Stored items
[START]
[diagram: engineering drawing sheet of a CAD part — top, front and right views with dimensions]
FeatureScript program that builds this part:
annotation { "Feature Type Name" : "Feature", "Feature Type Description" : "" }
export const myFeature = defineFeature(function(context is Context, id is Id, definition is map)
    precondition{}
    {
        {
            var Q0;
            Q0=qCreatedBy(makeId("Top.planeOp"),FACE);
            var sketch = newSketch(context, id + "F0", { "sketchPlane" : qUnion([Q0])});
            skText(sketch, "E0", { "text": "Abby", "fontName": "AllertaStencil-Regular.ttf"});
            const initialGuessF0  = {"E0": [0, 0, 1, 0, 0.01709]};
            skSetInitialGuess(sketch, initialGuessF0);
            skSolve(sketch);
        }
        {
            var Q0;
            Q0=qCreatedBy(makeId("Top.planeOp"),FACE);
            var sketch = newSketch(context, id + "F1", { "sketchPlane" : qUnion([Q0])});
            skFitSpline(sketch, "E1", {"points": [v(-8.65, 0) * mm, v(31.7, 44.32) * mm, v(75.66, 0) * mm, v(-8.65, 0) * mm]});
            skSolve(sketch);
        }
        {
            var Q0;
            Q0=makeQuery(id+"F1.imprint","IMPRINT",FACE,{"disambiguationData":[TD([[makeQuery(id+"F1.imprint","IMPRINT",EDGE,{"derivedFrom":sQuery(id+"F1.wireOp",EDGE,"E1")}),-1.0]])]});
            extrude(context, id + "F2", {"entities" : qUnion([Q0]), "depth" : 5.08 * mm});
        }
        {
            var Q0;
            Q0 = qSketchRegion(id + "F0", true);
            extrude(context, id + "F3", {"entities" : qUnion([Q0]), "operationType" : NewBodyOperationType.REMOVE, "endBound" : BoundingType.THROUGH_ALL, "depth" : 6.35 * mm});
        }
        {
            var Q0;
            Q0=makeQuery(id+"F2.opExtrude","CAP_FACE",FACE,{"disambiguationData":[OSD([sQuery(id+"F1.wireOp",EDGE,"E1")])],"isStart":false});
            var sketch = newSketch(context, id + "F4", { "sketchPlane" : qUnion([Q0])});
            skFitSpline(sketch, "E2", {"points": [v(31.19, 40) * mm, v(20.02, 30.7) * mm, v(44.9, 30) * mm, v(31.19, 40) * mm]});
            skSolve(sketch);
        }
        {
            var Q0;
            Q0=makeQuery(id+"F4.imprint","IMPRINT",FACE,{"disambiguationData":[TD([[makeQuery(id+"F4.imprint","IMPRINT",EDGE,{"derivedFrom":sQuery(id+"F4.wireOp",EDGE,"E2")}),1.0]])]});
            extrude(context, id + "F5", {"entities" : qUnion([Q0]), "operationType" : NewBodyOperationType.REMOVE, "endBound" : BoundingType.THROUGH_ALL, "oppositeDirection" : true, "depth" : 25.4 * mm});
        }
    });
[END]
Exercise goal: Count the lines in the items that contain the string "const". Give only the number.

Finished task: 2